Al final, no viajé al África porque este año no había con quién, de modo que opté por irme solito a Austria por ninguna razón en particular, porque también empieza con A, porque no conocía, porque allí vive una amiga, porque a Australia hubieran sido ocho horas más de vuelo y el efecto de la pepa tampoco me iba a durar tanto, porque mi límite de sueño inducido son 12 horas y dejando de dormir la noche anterior, como quien ayuna la víspera del canje por el día del periodista para poder reventarse completito el buffet de La Bistecca. Me fui nomás sin mirar atrás y sin enterarme contra qué o contra quién se marcharía en Nochebuena ni en Nochevieja.
Pero, ¿y el Twitter?, ¿no hubiera sido glamoroso acompañar en espíritu a los indignados tuiteando recostado en los balaustres de mármol del Palacio Belvedere de Viena?, ¿acaso la lejanía física era óbice para resistir?, ¿cómo haríamos con mi apremiante necesidad de vivir diciéndole al universo cómo deberían funcionar las cosas, componiendo los grandes problemas nacionales desde mi iPhone X, opina que te opina veinticuatro horas al día sobre todos los grandes temas y también sobre los pequeños porque, como todos, yo hablo acerca de todo y acerca de nada, porque nada de lo humano me es ajeno? Son cojudeces. ¿Cuánto te pagó la mafia para que te calles? ¿Tanto pesa la mermelada de la publicidad estatal?
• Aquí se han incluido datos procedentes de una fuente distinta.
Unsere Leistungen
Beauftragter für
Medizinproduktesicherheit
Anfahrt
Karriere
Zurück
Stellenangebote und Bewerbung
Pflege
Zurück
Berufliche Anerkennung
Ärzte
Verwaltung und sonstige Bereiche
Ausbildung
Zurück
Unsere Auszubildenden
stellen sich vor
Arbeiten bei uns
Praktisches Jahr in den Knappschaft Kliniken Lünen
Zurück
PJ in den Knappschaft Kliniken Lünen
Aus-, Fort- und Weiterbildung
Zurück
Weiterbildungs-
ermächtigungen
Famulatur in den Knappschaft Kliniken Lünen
Cojudeces, amiguitos, cojudeces.
Sucede simplemente que en este momento estoy contemplando, arrobado y extático, “El beso” de Gustav Klimt, sabrán disculpar que, por ahora, no tenga ninguna opinión sobre el juez Richard Concepción Carhuancho. Cuánta razón tenía el finadito Kurt Cobain: yo no tengo ninguna opinión, estoy de acuerdo con todo el mundo. Hagan la prueba.
Cerrar el hocico por largo rato es terapia pura. Es una espléndida forma de desaparecer, de restarle, por lo menos, un aullido a esta jauría permanentemente rabiosa y enfurecida que les ladra en vano a los extraños y a los conocidos, a las gatas en celo y a los carros que pasan, a las almas en pena, a las sombras y a la luna.